OGAT runs course showing academies how to ‘restructure’ staff

OGAT runs course showing academies how to 'restructure' staff

A leading academy trust is running £300-per-head sessions to advise school leaders on how they can restructure staff to deliver a “fit-for purpose” curriculum in the face of crippling budget pressures.

Outwood Grange academies trust (OGAT) will host the “curriculum access day”, which will include staff restructuring advice, in March next year for business managers, headteachers and trust chief executives.

The trust is known for giving away its successful method of curriculum planning free on a pen drive, and is now planning further ways to help leaders to cope with squeezed budgets while maintaining a curriculum that meets the needs of all pupils.

However, the inclusion of staff restructuring as part of the sessions could prove controversial.

School Partnership trust academies (since renamed as Delta academies trust) announced a curriculum restructure to balance its books in June, just months after forming a “landmark partnership” with OGAT.

Of course this is a painful process because it affects staff. But [falling finances] are happening everywhere – education is not immune from this

The move threatened up to 88 jobs at seven of its schools and led to the threat of industrial action.

But Sir Michael Wilkins, the founding chief executive of OGAT who retired in September, told Schools Week: “Money is getting tight and people are having to look at other ways to meet that duty [to provide curriculum for all pupils].

“Of course this is a painful process because it affects staff. But [falling finances] are happening everywhere – education is not immune from this.”

He said the courses were a positive example of collaboration, with OGAT already handing out its curriculum financial planning formula free on memory sticks to hundreds of schools.

The model is based on what the trust believes are sustainable ratios between teaching and non-teaching staff (contact hours), and the number of periods and class sizes (curriculum bonus).

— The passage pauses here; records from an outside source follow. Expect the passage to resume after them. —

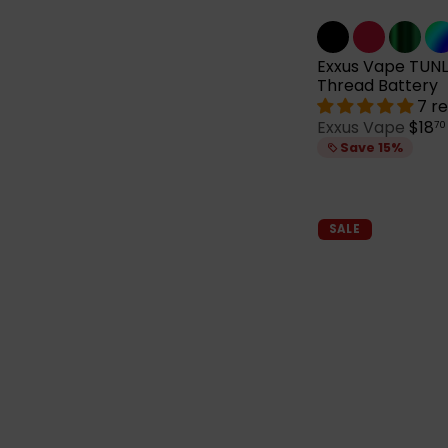
Exxus Vape TUNL
Thread Battery
7 r
S
Exxus Vape
$18
70
a
Save 15%
l
e
p
r
SALE
i
c
e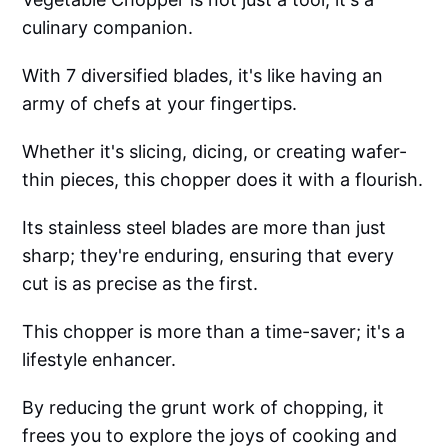
culinary companion.
With 7 diversified blades, it's like having an
army of chefs at your fingertips.
Whether it's slicing, dicing, or creating wafer-
thin pieces, this chopper does it with a flourish.
Its stainless steel blades are more than just
sharp; they're enduring, ensuring that every
cut is as precise as the first.
This chopper is more than a time-saver; it's a
lifestyle enhancer.
By reducing the grunt work of chopping, it
frees you to explore the joys of cooking and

A trust spokesperson said the long-established tool has been used by the trust and others to secure “effective and efficient use of finances to support children’s outcomes”.

Matthew Wheeler, business manager at Bordesley Green girls’ school in Birmingham, said sharing knowledge was always to be welcomed, but said he was “wary of a one-size-fits-all approach”.

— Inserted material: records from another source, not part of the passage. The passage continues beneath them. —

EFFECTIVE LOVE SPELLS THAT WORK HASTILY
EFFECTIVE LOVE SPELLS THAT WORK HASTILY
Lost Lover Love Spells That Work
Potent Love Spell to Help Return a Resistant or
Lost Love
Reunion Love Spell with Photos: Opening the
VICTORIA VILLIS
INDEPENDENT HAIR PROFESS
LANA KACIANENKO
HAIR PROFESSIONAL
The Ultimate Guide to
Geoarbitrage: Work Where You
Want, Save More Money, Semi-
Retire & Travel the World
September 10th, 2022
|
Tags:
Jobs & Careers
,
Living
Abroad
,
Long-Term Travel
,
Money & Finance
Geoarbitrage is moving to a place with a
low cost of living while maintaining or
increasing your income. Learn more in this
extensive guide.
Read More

He was supportive of balancing curriculums to meet budgets, but said the OGAT approach would not work for all schools.

He urged schools to hold back on making job losses before details of the new funding formula emerged, due to be implemented in 2018. The government has repeatedly said they will be released before Christmas.

Schools Week has previously reported academy trusts contemplating cuts as a result of a budget squeeze.

Leaders said the mixture of flat funding and increasing costs left them no choice but to save on staffing costs.

Wilkins warned: “If they [school leaders] don’t get a balanced budget, they are waiting for somebody to come along, give them a financial warning and take away their right to decide how they spend money.”

The trust, which runs 21 schools, is rated as one of the top performers in the Department for Education’s trust league tables at both key stage 2 and 4, and was one of five trusts awarded a slice of £5 million last year to improve school standards in the north of England.

Wilkins said the £300 charge was to cover the cost of running the sessions – which include professional development from senior trust staff.

The trust’s human resources team will also explain how they support principals to carry out a “teaching staff/and or support staff restructure (where necessary)”.